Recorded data
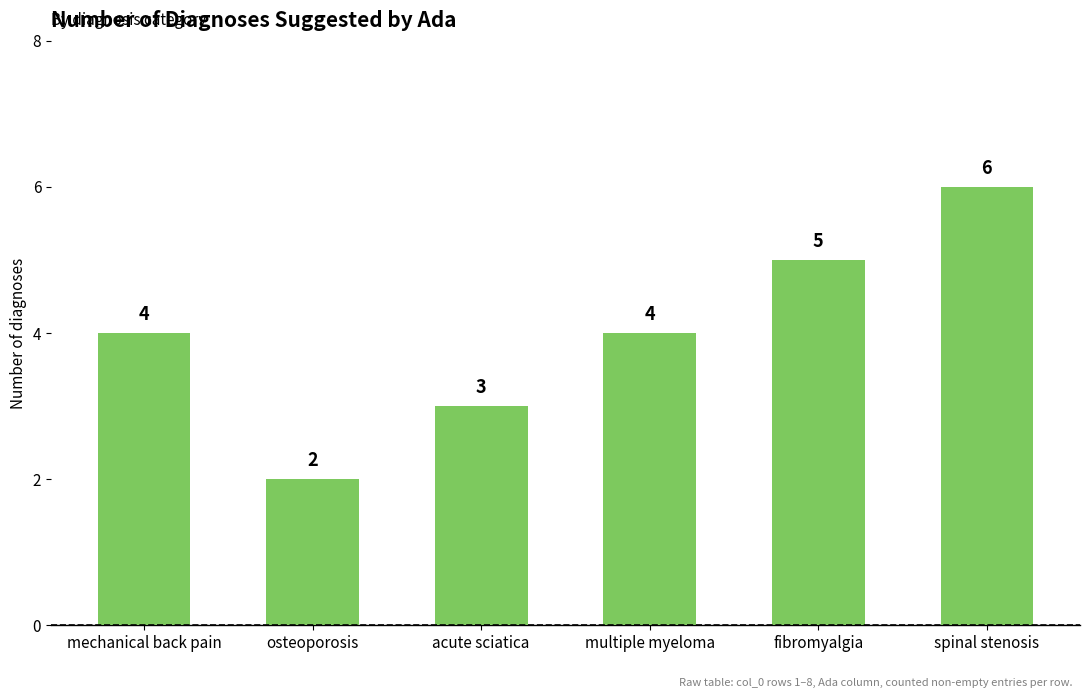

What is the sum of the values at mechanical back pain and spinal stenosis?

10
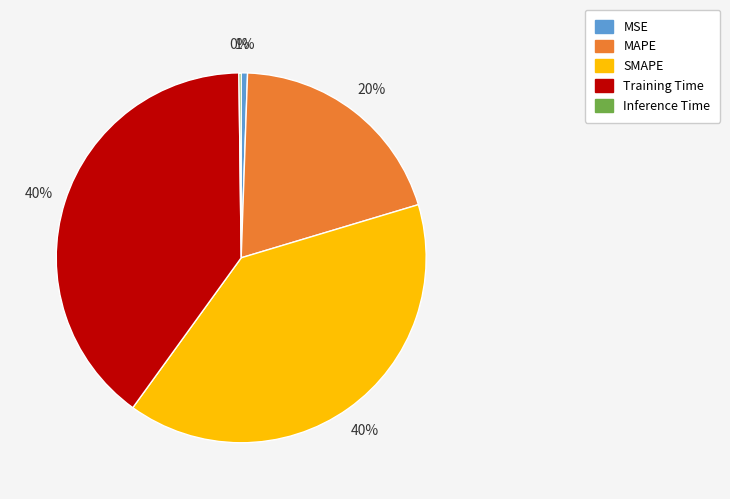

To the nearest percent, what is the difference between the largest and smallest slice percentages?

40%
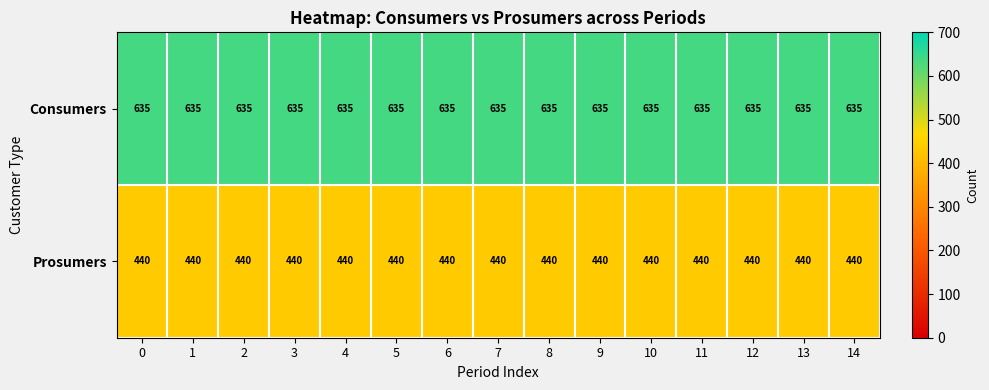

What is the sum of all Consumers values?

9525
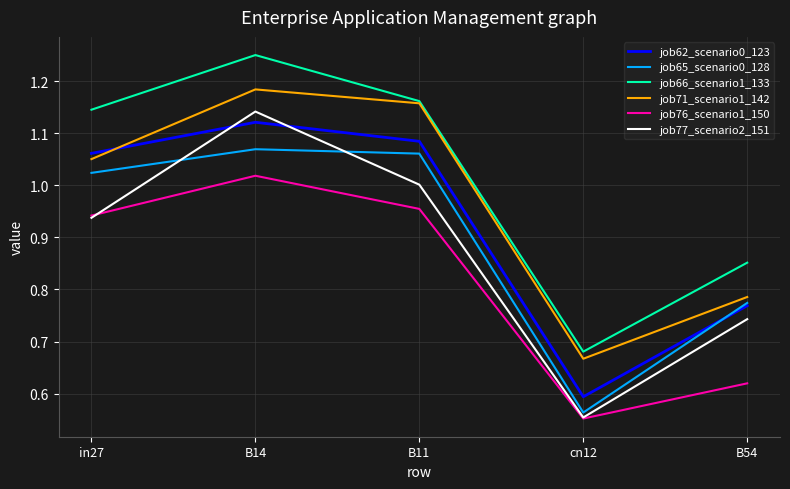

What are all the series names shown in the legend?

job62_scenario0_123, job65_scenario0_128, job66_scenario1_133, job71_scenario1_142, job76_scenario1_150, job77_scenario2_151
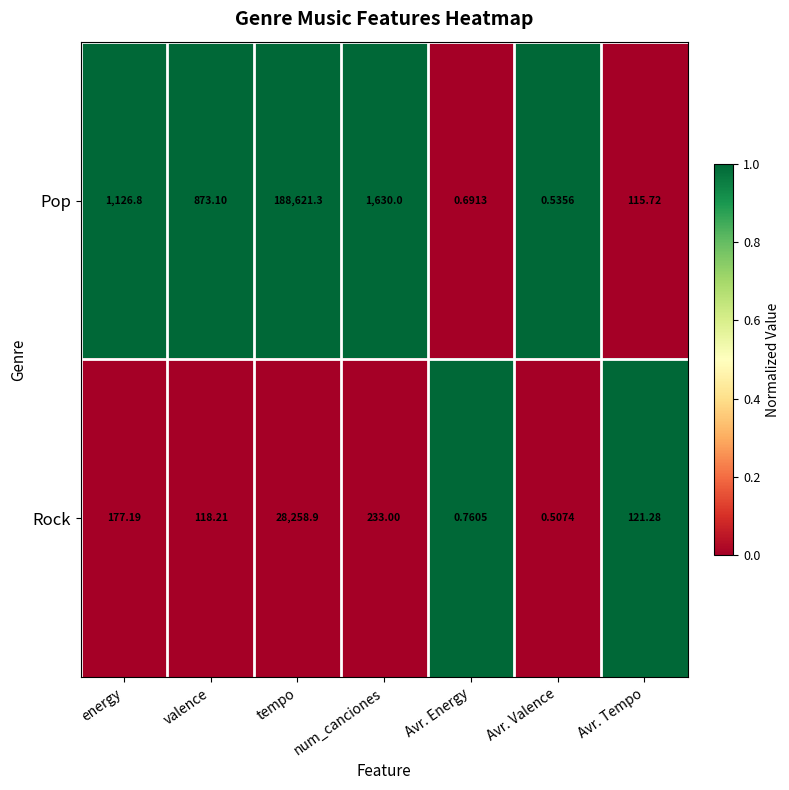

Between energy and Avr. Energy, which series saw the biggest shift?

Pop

---

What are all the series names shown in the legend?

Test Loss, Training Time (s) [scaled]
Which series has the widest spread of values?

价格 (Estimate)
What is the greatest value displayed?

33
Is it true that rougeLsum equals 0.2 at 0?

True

• **Problem description**: Which rows contain the string "series"? Extract each of them, treating uppercase and lowercase as different.

• **Task answer**:
What are all the series names shown in the legend?
Between energy and Avr. Energy, which series saw the biggest shift?
What are all the series names shown in the legend?
Which series has the widest spread of values?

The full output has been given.